EXERCISE DESCRIPTION
Please copy out only the part of the records below that opens with the line containing "catalogue / barcode: US 209703" and closes with the line containing "collector number: 161", replacing "scientific name" with "taxon name" and keeping everything else unchanged.

Stored dataset items:
%%

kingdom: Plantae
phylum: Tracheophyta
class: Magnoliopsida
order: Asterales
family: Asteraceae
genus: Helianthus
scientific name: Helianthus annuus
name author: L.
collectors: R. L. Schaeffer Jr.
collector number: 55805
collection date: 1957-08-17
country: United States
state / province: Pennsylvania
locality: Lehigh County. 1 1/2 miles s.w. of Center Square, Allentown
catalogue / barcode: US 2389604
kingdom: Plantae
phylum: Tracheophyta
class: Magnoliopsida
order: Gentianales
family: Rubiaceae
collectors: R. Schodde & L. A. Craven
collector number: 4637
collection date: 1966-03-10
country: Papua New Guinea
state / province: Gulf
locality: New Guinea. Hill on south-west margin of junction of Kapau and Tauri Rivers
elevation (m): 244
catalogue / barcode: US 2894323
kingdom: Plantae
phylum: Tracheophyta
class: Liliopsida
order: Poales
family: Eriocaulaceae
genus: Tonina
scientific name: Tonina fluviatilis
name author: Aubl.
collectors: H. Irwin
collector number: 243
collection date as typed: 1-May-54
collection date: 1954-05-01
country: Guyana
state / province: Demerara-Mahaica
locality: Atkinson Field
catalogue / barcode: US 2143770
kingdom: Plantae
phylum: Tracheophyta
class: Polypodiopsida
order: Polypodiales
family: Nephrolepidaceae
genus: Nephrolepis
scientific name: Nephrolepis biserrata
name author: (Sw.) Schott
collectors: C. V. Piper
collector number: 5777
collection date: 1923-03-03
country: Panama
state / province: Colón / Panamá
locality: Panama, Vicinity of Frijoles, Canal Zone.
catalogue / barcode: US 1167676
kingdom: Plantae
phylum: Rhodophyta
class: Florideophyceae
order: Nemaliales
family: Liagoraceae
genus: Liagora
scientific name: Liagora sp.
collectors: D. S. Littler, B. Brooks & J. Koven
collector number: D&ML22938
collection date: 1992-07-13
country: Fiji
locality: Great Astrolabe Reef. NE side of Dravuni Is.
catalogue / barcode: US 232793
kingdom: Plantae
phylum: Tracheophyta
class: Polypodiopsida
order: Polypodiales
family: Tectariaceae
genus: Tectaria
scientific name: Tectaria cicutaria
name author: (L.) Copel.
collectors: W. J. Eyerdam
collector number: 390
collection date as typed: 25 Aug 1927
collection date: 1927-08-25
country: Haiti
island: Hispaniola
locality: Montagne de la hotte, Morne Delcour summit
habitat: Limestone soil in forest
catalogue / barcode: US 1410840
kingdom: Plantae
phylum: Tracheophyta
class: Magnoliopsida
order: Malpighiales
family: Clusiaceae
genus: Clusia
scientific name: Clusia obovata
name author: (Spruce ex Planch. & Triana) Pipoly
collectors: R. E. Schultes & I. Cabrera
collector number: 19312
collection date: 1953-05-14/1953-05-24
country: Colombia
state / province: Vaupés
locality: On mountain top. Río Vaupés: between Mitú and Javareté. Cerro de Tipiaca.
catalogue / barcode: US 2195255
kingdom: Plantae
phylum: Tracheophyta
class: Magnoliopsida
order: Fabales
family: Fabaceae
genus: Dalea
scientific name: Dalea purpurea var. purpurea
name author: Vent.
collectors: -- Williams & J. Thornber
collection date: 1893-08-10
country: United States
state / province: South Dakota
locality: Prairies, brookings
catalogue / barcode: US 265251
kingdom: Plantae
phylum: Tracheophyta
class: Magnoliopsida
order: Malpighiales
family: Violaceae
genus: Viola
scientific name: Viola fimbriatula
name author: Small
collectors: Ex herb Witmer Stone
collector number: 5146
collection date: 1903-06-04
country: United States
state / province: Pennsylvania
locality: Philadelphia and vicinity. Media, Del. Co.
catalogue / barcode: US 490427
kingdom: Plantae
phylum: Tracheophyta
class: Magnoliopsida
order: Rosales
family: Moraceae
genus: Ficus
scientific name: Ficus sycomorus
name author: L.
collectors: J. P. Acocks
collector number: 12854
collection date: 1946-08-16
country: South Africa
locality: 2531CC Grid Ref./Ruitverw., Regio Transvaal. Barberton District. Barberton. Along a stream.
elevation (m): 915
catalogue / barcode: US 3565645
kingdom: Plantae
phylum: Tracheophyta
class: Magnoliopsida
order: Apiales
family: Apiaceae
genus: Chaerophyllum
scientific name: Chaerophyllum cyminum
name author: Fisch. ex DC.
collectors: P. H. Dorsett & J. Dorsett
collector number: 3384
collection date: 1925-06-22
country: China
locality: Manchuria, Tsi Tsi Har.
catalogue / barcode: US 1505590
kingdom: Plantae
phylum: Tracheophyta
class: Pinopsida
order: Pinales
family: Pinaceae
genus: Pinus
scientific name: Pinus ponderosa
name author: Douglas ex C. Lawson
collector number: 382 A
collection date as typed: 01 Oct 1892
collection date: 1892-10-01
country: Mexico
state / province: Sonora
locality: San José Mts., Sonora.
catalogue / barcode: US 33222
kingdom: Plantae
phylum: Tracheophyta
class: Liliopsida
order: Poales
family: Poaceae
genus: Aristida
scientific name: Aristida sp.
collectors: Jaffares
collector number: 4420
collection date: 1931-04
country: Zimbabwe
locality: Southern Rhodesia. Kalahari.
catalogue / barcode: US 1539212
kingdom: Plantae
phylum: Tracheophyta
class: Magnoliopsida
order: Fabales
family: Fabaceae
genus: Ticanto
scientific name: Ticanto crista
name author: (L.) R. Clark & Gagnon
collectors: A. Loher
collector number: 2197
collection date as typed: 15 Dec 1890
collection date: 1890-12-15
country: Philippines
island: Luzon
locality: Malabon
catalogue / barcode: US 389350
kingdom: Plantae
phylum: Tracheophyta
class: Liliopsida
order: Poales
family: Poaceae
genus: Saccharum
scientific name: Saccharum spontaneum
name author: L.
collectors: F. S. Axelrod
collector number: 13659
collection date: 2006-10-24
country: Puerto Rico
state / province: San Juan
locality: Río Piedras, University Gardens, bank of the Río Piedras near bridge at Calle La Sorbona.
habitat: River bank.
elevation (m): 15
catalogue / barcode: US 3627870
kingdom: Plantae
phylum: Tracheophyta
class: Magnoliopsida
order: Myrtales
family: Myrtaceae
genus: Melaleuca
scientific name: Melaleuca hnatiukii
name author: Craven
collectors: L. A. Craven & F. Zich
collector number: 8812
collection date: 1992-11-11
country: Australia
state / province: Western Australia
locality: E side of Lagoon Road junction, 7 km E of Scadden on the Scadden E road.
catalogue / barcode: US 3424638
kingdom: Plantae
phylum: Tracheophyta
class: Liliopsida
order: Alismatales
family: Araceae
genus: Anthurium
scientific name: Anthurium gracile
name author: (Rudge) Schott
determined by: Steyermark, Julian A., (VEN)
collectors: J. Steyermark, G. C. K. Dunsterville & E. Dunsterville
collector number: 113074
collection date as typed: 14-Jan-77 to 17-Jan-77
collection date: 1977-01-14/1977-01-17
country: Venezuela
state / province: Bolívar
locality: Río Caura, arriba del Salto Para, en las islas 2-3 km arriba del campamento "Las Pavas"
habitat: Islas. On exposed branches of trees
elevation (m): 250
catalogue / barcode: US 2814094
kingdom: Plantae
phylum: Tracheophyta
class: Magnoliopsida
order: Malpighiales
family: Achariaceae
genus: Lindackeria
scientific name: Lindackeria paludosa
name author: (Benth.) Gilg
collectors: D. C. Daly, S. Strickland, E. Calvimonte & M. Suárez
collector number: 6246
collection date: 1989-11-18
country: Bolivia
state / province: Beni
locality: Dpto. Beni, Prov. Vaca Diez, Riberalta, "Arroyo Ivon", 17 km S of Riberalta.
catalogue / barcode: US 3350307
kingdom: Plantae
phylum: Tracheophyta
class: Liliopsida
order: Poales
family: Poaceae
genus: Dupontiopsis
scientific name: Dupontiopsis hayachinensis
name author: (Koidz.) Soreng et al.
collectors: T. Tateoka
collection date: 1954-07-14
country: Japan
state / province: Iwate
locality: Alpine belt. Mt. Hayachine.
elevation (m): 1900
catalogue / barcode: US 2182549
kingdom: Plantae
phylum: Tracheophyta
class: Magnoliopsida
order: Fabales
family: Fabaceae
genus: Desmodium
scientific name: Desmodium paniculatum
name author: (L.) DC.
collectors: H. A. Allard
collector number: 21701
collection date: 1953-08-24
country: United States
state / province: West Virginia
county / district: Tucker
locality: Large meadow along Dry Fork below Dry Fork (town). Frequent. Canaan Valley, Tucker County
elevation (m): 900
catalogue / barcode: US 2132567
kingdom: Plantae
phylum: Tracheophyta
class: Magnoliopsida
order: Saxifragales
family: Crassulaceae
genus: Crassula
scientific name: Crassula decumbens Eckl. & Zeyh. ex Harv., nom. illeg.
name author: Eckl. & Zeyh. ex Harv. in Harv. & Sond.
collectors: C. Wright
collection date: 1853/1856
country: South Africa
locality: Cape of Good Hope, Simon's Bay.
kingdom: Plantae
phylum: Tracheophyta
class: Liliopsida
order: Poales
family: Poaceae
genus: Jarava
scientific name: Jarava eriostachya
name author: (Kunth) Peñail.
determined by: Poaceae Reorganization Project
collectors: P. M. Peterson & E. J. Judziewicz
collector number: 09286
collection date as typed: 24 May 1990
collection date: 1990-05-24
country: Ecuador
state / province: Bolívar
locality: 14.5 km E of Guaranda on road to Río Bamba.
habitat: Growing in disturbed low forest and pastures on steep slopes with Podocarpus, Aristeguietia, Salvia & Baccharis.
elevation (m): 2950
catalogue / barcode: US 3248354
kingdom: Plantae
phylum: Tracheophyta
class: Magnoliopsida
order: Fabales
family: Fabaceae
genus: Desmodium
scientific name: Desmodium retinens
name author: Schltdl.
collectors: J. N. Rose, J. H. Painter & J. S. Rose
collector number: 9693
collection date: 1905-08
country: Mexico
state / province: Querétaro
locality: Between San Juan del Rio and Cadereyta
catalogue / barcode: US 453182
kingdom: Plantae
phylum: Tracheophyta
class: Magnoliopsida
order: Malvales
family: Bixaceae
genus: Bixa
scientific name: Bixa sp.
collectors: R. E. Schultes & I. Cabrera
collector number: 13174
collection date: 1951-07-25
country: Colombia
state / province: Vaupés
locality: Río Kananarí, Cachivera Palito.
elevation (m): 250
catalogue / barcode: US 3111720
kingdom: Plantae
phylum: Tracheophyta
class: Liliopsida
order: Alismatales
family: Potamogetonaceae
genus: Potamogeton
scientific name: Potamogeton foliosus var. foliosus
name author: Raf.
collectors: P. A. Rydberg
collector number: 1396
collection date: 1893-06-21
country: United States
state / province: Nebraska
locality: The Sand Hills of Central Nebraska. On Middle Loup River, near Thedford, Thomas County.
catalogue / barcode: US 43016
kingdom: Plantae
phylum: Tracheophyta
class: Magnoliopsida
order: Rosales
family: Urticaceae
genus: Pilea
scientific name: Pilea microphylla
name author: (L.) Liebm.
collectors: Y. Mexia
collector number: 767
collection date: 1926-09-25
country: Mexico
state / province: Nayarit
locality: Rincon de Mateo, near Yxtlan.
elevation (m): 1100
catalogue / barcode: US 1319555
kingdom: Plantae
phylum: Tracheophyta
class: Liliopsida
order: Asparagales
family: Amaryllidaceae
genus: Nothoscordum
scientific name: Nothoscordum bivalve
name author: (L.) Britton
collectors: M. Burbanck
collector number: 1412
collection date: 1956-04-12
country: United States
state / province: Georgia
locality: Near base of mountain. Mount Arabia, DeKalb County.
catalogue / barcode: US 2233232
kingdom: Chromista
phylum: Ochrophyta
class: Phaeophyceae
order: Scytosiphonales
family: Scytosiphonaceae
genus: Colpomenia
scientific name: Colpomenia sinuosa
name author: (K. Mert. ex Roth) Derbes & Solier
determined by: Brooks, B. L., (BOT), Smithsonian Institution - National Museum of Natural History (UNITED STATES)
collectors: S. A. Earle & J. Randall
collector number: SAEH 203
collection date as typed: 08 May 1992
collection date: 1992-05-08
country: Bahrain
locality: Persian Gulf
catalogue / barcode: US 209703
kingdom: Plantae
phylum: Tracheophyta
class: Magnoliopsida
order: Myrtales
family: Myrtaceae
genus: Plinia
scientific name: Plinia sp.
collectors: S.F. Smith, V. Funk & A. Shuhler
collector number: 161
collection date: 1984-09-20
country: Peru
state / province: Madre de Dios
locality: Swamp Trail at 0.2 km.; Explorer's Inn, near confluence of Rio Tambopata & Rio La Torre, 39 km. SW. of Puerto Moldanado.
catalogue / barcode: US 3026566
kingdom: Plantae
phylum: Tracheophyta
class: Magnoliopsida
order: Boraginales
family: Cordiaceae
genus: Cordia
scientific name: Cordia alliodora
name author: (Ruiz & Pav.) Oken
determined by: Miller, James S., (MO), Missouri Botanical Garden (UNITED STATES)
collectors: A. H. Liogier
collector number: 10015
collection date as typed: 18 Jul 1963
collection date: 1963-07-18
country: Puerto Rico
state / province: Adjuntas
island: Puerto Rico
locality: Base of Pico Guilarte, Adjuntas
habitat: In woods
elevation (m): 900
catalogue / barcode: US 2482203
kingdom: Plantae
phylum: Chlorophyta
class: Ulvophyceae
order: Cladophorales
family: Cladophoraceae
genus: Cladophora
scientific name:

%%

ANSWER TO THIS PROBLEM
catalogue / barcode: US 209703
kingdom: Plantae
phylum: Tracheophyta
class: Magnoliopsida
order: Myrtales
family: Myrtaceae
genus: Plinia
taxon name: Plinia sp.
collectors: S.F. Smith, V. Funk & A. Shuhler
collector number: 161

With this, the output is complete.